Lightfair’s Feast Featured Meat and Potatoes
Lightfair International 2018 was, as always, a feast of innovation. Throughout the miles of aisles in Chicago’s McCormick Place there were new technologies in tunable lighting, controls, connectivity, sensors and health at every turn. While the new technologies are the sizzle, and there was plenty of sizzle, there was also widespread attention to the steak – the meat and potatoes, stock-and-flow lamps, luminaires and control products that address the core of the market served by the traditional trade channel.
Many lighting manufacturers, including both major established brands and relative newcomers, showed lighting systems developed with a focus on simplifying stocking requirements for electrical distributors and selection and installation for electrical contractors.
Recent advances in lighting and controls technologies, along with changes in building energy codes such as California’s Title 24, have placed a heavy burden on electrical contractors and created new stocking challenges for distributors. Contractors have to learn the various different systems that get specified and the nuances in the ways each one is installed, configured and commissioned, making it difficult for them to attain the kind of system mastery that leads to installation efficiencies. Distributors face the puzzle of determining which SKUs to stock as products move through accelerated life cycles from new to obsolete.

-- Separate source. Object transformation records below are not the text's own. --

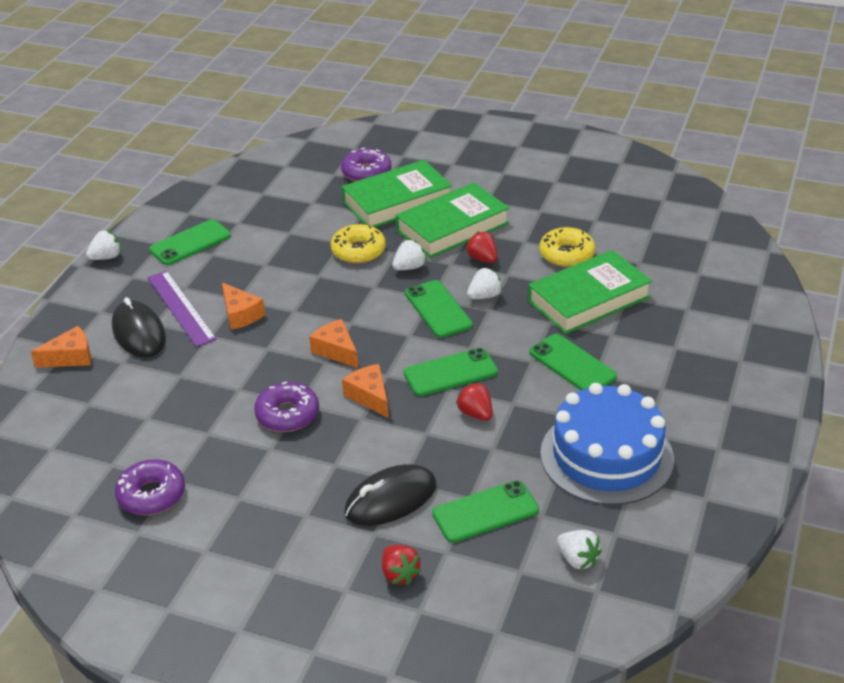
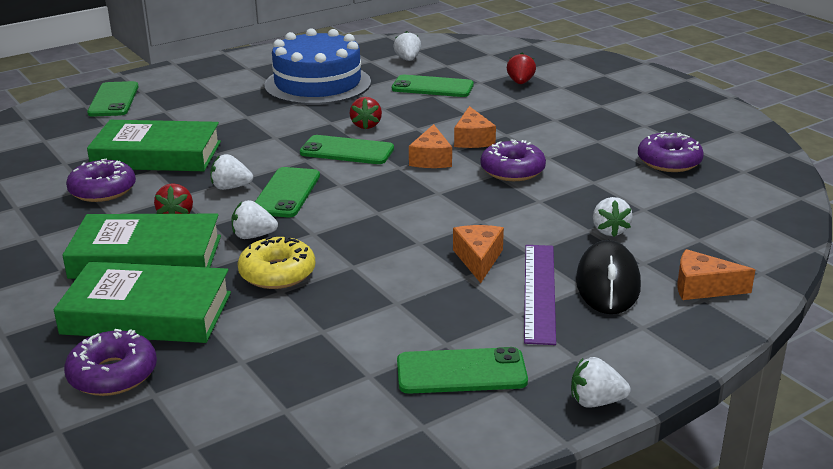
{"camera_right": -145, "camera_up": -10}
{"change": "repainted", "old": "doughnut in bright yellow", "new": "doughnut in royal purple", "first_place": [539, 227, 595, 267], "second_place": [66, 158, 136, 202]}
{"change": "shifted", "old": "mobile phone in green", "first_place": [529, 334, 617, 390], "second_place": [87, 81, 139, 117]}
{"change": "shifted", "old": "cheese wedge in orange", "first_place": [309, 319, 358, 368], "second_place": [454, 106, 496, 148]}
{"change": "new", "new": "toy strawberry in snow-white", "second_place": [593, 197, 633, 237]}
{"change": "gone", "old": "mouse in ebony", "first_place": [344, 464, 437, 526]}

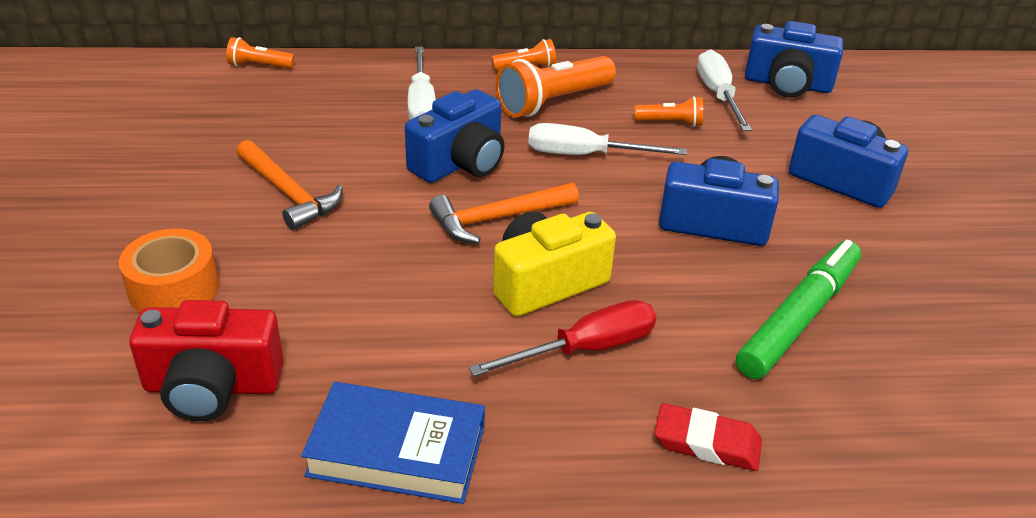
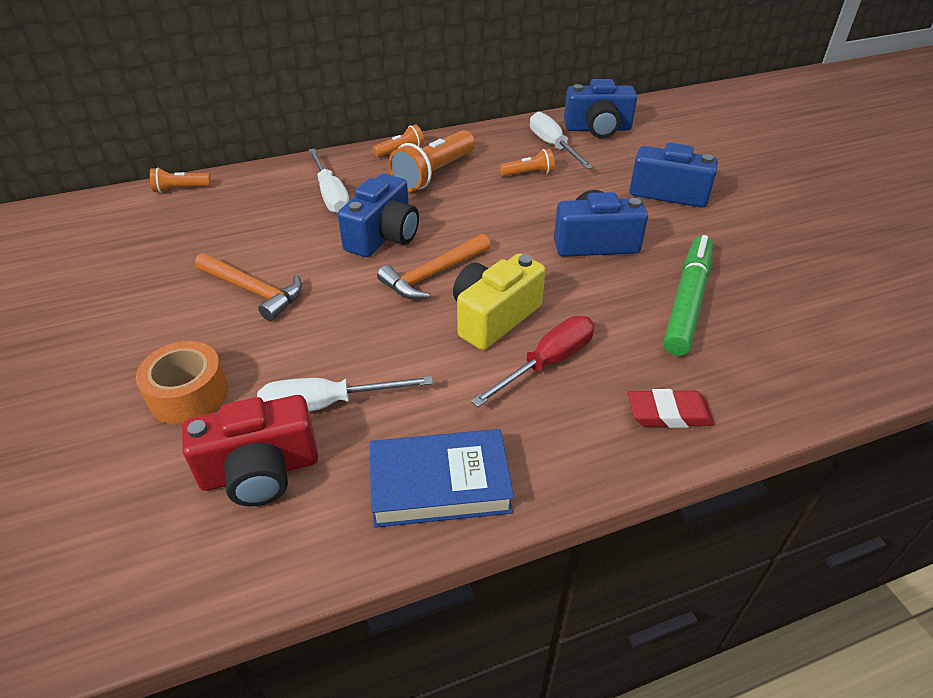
{"camera_right": -15, "camera_up": 5}
{"change": "shifted", "old": "screwdriver in snow-white", "first_place": [528, 123, 687, 155], "second_place": [257, 376, 433, 412]}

Lighting manufacturers have begun to address this by developing distinct product lines aimed at the stock-and-flow market. Cree, for example, was showing its C-Lite line of contractor-oriented luminaires that has 170 products and will be adding more, as well as a new line called One-Spec slated for introduction in 2019 with lighting that can be field-configured with different light outputs without opening the box. LEDvance/Sylvania was showing LED retrofit tubes that can either be used with an existing ballast or direct-wired and an LED high-intensity discharge (HID) replacement that can be configured for different color temperatures and light output using dip switches, replacing nine SKUs with one.
After seeing the lighting market embrace LEDs with every dazzling complication someone can think up over the past decade or so, it was refreshing to see lighting manufacturers adding strength in basic product categories with distributors and contractors in mind.